De acordo com o secretário de Finanças, negociar com empresários é sempre um embate difícil que, se for preciso, pode terminar com rescisões contratuais:
¿ Mas nós estamos capacitados e preparados para esse embate. Se não houver por parte do empresariado aceitabilidade em relação a uma eventual renegociação, há sempre a possibilidade de rescisão contratual.
Objetivo é cortar 20% dos gastos
O secretário defende a medida:
¿ Se o contrato é de cem, e ele no mercado vale 80, eu tenho que negociar. É minha obrigação fazer isso. Se o empresário não quer baixar de cem, quer continuar com seu contrato superfaturado, logicamente cabe à administração promover uma rescisão contratual que respeite o erário público ¿ disse.
De acordo com decreto assinado pelo prefeito José Serra em seu primeiro dia de governo, até o próximo dia 30 todos os contratos em vigor serão reavaliados pela administração. Vencida esta etapa, em 60 dias todos os que tiverem valores considerados acima dos de mercado serão renegociados.
¿ Gostaríamos que o custeio administrativo da prefeitura fosse reduzido em torno de 20%. É a nossa expectativa ¿ anunciou Mauro Ricardo.
Do orçamento de R$ 15,2 bilhões previsto para este ano, a prefeitura gastará R$ 11,5 bilhões com custeio.
Mais comedido, o secretário de Transportes, Frederico Bussinger, disse, depois de despachar com Serra no Palácio do Anhangabaú, sede da prefeitura, que tudo será negociado com os empresários.
¿ Estamos analisando os contratos e é claro que vai ser conversado com eles, a partir da conclusão a que nós chegarmos ¿ disse.
Se os empresários não quiserem negociar, observou, isso será tratado depois:
¿ Isso é uma coisa que vamos ver no devido tempo.
A reação inicial dos empresários não foi positiva. O presidente do Sindicato das Indústrias da Construção Civil de São Paulo (Sinduscon-SP), João Cláudio Robusti, já pediu uma audiência com o secretário municipal de Finanças. Robusti quer encontrar uma solução para a decisão do prefeito de renegociar contratos firmados pela administração Marta Suplicy (PT).

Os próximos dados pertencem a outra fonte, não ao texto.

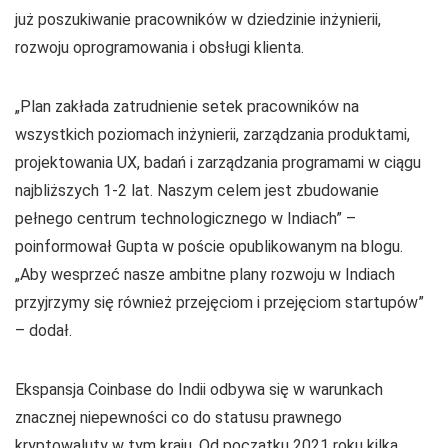
już poszukiwanie pracowników w dziedzinie inżynierii,
rozwoju oprogramowania i obsługi klienta.
„Plan zakłada zatrudnienie setek pracowników na
wszystkich poziomach inżynierii, zarządzania produktami,
projektowania UX, badań i zarządzania programami w ciągu
najbliższych 1-2 lat. Naszym celem jest zbudowanie
pełnego centrum technologicznego w Indiach” –
poinformował Gupta w poście opublikowanym na blogu.
„Aby wesprzeć nasze ambitne plany rozwoju w Indiach
przyjrzymy się również przejęciom i przejęciom startupów”
– dodał.
Ekspansja Coinbase do Indii odbywa się w warunkach
znacznej niepewności co do statusu prawnego
kryptowaluty w tym kraju. Od początku 2021 roku kilka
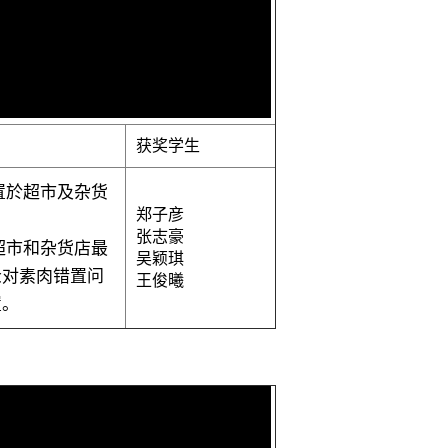
获奖学生
置於超市及杂货
郑子彦
张志豪
超市和杂货店最
吴颖琪
众对素肉错置问
王俊曦
置。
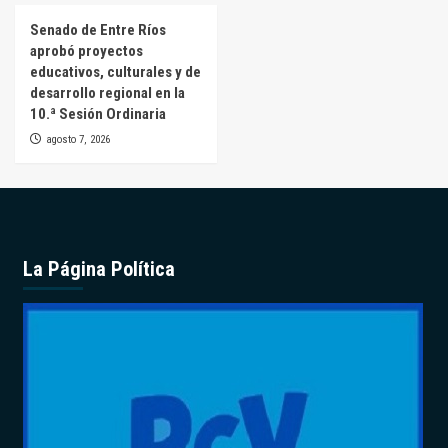
Senado de Entre Ríos
aprobó proyectos
educativos, culturales y de
desarrollo regional en la
10.ª Sesión Ordinaria
agosto 7, 2026
La Página Política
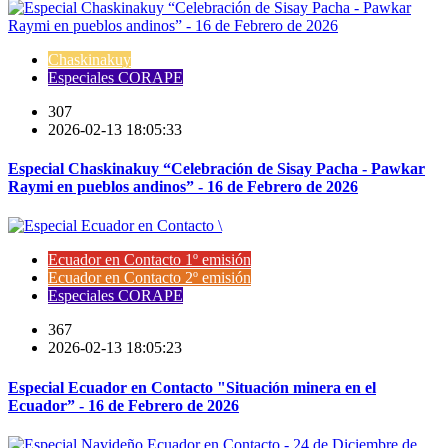
Chaskinakuy
Especiales CORAPE
307
2026-02-13 18:05:33
Especial Chaskinakuy “Celebración de Sisay Pacha - Pawkar
Raymi en pueblos andinos” - 16 de Febrero de 2026
Ecuador en Contacto 1º emisión
Ecuador en Contacto 2º emisión
Especiales CORAPE
367
2026-02-13 18:05:23
Especial Ecuador en Contacto "Situación minera en el
Ecuador” - 16 de Febrero de 2026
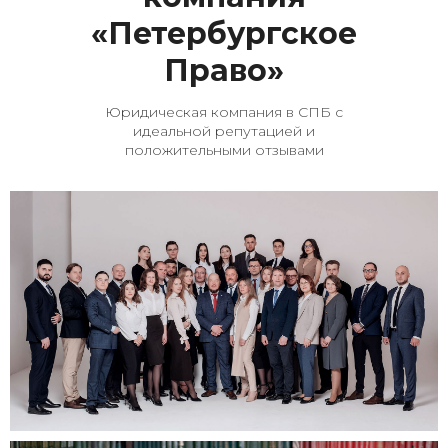
«Петербургское
Право»
Юридическая компания в СПБ с
идеальной репутацией и
положительными отзывами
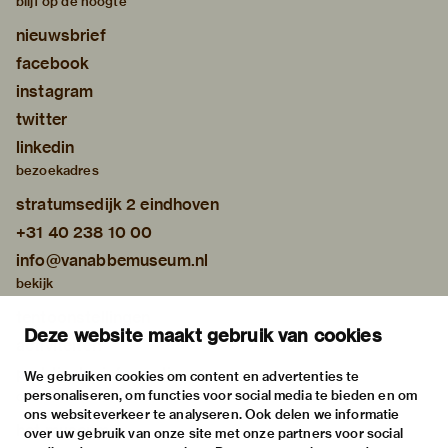
blijf op de hoogte
nieuwsbrief
facebook
instagram
twitter
linkedin
bezoekadres
stratumsedijk 2 eindhoven
+31 40 238 10 00
info@vanabbemuseum.nl
bekijk
tentoonstellingen
Deze website maakt gebruik van cookies
activiteiten
praktische informatie
We gebruiken cookies om content en advertenties te
personaliseren, om functies voor social media te bieden en om
over
ons websiteverkeer te analyseren. Ook delen we informatie
het museum
over uw gebruik van onze site met onze partners voor social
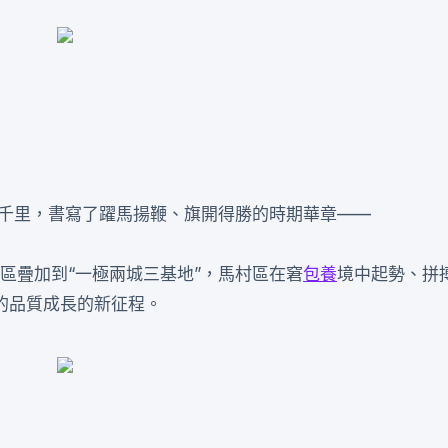
日千里，書寫了躍馬揚鞭、旗開得勝的時期華章——
三區疊加到“一極兩城三基地”，馬村區在窘
包養
境中起勢、拼
的品質成長的新征程。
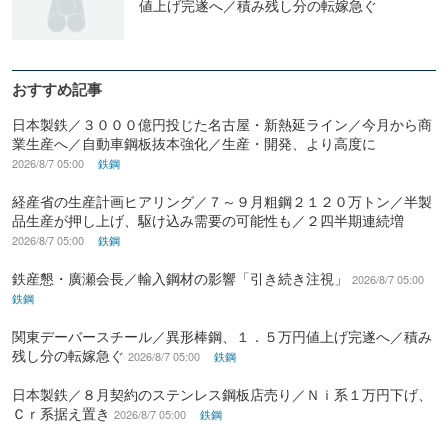
値上げ完遂へ／積み残し分の転嫁急ぐ
おすすめ記事
日本製鉄／３０００億円投じた名古屋・新熱延ライン／今月から商
業生産へ／自動車鋼板抜本強化／生産・開発、より高度に
2026/8/7 05:00
鉄鋼
経産省の生産計画ヒアリング／７～９月粗鋼２１２０万トン／半製
品生産が押し上げ、駆け込み需要の可能性も／２四半期連続増
2026/8/7 05:00
鉄鋼
鉄産懇・廣瀬会長／輸入鋼材の影響「引き続き注視」
2026/8/7 05:00
鉄鋼
関東デーバースチール／異形棒鋼、１．５万円値上げ完遂へ／積み
残し分の転嫁急ぐ
2026/8/7 05:00
鉄鋼
日本製鉄／８月契約のステンレス鋼板店売り／Ｎｉ系１万円下げ、
Ｃｒ系据え置き
2026/8/7 05:00
鉄鋼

Segundo ele, as empresas que prestam serviços à prefeitura consideram o rompimento de contratos ilegal e contestarão na Justiça medidas unilaterais da prefeitura.
¿ Reconhecemos que a prefeitura precisa resolver o problema financeiro do município. O número é grande. Não vejo problemas em sentar para conversar, isso é sempre possível, mas decisões unilaterais ferem o direito das empresas e a lei ¿ disse Robusti.
Segundo ele, estudos preliminares feitos pelo departamento jurídico do Sinduscon-SP mostram que é inviável mover uma ação coletiva contra a prefeitura:
¿ Mas se a administração insistir em medidas unilaterais, daremos todo o nosso apoio, poremos à disposição toda a nossa estrutura aos associados que se sentirem lesados.
O secretário de Finanças não quis comentar a informação de que o novo prefeito teria recebido a prefeitura com apenas R$ 16 mil em caixa. Quando foi perguntado sobre a nota publicada na coluna de Ancelmo Gois, no GLOBO de ontem, Mauro Ricardo limitou-se a sorrir. Depois, acrescentou que só daqui a 15 dias terá um quadro mais completo da situação financeira do município.
Mauro Ricardo disse ainda que o recadastramento dos cerca de 130 mil funcionários municipais ativos está sendo feito porque há suspeita de haja pessoas recebendo duas vezes, com CPFs diferentes, e até de fantasmas. Em 30 dias cada secretaria municipal apresentará os procedimentos para o recadastramento. Até o fim de março todos os funcionários deverão se recadastrar.